Халат, который рядовой Кудлин натянул на себя, скрыл его полностью, до самых пяток. Плечи у халата были огромными, рукава длинными, сморщенными, и Кудлин постоянно поддёргивал их. Вид у Вени был смущённым, словно у нашкодившего школяра.
— Я тут, товарищ лейтенант… — начал он и засмущался чего-то: то ли палаты, битком набитой ранеными, в которой запросто можно заплутать, скиснуть, когда каждый взгляд обращается к двери, едва она открывается, в глазах раненых написано всё — и боль, и страдание, и голод, и ожидание избавления; то ли перед собственным командиром почувствовал себя неловко — вон Веня даже звание перепутал, на один кубарь взял выше — из младшего лейтенанта в лейтенанты перевёл Каретникова.
— Младший лейтенант, — поправил Игорь Каретников.
— Нет, уже лейтенант, — Кудлин качнул стриженной под бокс головой, — вам новое звание присвоили. — Веня оглянулся, ища, куда бы сесть, но табуретки поблизости не оказалось, и он, вздохнув, переступил с ноги на ногу. Большие кудлинские кирзачи громыхнули по деревянному полу. Они будто бы существовали сами по себе, эти кирзачи, а Веня Кудлин: сам по себе.
— Садись, Кудлин, на кровать. Не бойся.
— Я вам, товарищ лейтенант, от наших ребят подарок привёз, — Кудлин запустил руку в ватные штаны, достал оттуда что-то очень небольшое, схожее с запонками. Посмотрел в кулак, зажал. Примерился, сел на край кровати. Поглядел назад — не придавил ли чего. Нет, вроде бы ничего не придавил.

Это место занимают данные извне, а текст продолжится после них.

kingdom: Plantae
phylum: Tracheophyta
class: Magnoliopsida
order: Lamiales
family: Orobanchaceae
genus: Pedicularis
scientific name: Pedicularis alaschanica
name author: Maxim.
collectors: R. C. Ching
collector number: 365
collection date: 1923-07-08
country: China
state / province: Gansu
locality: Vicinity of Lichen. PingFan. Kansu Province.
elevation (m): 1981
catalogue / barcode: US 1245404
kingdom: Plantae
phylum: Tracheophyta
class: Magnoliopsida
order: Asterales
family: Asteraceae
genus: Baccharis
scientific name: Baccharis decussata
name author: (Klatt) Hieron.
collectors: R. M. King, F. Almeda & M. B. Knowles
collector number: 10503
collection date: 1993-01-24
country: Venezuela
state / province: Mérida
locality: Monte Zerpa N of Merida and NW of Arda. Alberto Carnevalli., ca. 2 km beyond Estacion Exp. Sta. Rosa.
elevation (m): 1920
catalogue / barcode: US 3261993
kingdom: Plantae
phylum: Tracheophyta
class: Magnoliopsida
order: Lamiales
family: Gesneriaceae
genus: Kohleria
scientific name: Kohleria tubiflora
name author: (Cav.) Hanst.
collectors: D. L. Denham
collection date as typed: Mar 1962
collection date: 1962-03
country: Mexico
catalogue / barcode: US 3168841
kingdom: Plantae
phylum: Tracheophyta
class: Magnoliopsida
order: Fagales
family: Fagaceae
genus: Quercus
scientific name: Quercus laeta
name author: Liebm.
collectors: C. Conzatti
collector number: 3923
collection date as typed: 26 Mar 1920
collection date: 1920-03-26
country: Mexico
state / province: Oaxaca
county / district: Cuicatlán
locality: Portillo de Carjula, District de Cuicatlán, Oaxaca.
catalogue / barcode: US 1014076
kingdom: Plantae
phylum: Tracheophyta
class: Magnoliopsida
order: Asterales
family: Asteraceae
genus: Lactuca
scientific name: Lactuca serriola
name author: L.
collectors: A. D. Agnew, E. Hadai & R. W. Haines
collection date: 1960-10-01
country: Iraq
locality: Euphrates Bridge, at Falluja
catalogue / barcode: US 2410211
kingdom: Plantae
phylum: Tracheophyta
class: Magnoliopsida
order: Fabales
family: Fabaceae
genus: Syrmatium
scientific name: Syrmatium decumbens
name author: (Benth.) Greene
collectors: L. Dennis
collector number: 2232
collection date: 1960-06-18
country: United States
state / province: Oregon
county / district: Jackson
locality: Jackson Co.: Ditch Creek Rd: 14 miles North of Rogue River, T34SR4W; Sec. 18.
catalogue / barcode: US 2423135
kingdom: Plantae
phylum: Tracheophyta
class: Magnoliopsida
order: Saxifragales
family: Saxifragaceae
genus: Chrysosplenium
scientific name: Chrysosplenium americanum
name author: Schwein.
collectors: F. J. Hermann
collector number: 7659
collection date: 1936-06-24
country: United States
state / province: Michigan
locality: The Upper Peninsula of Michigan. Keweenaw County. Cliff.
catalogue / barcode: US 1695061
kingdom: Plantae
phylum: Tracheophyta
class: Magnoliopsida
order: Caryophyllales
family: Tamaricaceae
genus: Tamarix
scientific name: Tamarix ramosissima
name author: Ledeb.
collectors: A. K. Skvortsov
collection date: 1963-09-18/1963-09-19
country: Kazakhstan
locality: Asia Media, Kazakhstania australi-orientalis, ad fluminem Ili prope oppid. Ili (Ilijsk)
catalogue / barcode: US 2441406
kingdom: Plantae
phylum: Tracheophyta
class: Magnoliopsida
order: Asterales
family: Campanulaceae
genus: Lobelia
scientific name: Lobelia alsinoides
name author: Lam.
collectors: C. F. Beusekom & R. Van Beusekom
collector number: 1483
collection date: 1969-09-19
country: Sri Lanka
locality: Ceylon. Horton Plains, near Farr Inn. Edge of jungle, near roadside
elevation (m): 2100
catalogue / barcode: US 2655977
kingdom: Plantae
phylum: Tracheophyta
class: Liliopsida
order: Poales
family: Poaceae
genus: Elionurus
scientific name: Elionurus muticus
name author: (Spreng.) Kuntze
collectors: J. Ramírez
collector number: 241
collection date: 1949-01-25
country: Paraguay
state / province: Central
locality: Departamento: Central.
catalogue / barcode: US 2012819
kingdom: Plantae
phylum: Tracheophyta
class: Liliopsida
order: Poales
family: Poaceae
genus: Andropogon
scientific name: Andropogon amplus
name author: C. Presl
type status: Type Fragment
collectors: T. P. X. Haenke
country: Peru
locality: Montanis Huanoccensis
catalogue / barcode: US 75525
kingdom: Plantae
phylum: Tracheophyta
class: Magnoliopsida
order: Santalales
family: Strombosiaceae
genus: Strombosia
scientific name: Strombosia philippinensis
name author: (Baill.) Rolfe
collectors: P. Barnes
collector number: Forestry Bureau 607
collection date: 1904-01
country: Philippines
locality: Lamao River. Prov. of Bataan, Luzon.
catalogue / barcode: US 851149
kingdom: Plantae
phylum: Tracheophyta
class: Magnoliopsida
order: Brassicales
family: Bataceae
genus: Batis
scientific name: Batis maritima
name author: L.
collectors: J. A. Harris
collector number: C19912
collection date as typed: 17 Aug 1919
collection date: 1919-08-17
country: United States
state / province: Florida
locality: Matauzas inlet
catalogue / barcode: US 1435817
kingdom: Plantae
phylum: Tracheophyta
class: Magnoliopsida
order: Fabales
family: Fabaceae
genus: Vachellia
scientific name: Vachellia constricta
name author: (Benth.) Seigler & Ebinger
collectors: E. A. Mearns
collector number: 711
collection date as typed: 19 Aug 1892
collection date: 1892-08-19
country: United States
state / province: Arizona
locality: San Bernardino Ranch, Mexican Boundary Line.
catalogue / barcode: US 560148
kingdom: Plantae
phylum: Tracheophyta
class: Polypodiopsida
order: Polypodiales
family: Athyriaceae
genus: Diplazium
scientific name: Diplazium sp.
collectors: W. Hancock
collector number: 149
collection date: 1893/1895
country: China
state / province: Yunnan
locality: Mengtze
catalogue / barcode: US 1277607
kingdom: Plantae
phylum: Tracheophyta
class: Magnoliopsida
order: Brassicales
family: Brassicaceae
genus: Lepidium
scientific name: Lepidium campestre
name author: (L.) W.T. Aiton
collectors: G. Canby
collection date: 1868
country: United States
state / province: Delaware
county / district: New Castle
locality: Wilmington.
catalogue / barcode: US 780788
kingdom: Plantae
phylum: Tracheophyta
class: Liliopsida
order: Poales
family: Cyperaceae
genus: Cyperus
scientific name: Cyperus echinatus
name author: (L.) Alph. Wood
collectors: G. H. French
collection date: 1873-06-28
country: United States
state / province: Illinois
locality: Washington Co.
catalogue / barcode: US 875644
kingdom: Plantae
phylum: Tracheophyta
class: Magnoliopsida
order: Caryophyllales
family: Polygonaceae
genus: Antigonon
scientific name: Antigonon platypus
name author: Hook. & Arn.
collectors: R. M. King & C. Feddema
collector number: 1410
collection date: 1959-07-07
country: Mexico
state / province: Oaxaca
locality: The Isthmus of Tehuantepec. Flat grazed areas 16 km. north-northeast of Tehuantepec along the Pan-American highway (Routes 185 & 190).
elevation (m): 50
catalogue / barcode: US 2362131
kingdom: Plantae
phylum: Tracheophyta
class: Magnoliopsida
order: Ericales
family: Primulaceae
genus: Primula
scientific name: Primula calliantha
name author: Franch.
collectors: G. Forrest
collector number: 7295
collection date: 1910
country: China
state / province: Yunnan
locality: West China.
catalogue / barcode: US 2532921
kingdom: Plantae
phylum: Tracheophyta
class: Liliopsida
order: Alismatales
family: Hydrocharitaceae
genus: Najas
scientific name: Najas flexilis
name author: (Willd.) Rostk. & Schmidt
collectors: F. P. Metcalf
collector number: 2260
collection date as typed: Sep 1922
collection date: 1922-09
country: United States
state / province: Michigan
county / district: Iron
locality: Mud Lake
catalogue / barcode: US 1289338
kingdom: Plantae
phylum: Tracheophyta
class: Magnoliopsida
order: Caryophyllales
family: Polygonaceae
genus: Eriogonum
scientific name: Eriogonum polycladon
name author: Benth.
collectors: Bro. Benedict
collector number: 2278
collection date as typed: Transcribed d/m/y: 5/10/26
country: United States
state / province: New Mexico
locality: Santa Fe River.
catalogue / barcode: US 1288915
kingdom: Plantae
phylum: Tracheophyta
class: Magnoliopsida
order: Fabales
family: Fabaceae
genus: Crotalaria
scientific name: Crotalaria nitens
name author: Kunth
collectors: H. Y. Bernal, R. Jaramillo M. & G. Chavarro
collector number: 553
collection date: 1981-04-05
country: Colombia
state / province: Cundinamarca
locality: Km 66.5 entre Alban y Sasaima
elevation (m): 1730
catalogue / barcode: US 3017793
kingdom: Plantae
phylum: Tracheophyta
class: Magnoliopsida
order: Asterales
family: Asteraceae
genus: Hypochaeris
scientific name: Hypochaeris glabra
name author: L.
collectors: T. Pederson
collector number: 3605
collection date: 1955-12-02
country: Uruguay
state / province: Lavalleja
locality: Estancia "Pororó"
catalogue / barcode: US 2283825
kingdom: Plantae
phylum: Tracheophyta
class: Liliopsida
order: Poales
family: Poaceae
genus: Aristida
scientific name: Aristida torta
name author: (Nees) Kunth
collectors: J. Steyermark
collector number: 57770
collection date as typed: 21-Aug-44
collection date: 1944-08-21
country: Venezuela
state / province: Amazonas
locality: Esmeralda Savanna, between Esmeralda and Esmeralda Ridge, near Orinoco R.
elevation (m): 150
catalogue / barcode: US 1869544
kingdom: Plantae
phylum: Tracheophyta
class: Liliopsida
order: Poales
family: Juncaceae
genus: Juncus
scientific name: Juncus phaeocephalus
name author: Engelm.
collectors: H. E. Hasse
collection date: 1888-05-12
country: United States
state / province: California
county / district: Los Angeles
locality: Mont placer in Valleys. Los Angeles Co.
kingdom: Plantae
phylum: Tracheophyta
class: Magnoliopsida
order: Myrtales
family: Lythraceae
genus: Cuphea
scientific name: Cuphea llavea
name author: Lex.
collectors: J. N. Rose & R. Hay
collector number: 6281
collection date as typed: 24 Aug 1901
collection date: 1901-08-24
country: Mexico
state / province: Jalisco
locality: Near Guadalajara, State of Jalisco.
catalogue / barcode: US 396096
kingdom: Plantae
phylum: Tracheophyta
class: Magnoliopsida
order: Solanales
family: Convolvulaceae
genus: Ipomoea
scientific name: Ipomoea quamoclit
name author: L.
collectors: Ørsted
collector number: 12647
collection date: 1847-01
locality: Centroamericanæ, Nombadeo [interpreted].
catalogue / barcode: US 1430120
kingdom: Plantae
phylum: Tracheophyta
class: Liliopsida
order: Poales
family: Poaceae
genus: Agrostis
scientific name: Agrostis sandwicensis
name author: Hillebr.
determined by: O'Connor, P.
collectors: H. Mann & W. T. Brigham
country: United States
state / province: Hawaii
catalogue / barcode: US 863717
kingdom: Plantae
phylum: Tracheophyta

— С повышеньицем, лейтенант! — подал голос сосед, мичман. — Когда победим, магарыч с тебя.
— Вот какой подарок, — Веня разжал руку.
В ковшике ладони Каретников увидел четыре окрашенных в защитный цвет кубаря с жестяными тонкими шпеньками. Такие кубари Каретников ещё не видел, у него в петлицах были малиновые эмалевые кубики, так называемые парадные.
— Вот, — Кудлин протянул Каретникову кубари, ссыпал в руку.
Каретников улыбнулся, хотел что-то сказать, поблагодарить Кудлина, но не смог — голос чего-то пропал, язык во рту сделался неповоротливым, тяжёлым — онемел, и всё тут! Эта забота оттуда, с фронта, была трогательной и неожиданной, она была как лишний кусок хлеба — довесок к пайке, вызывала ощущение тепла, чего-то очень доброго, обязывающего человека к жизни.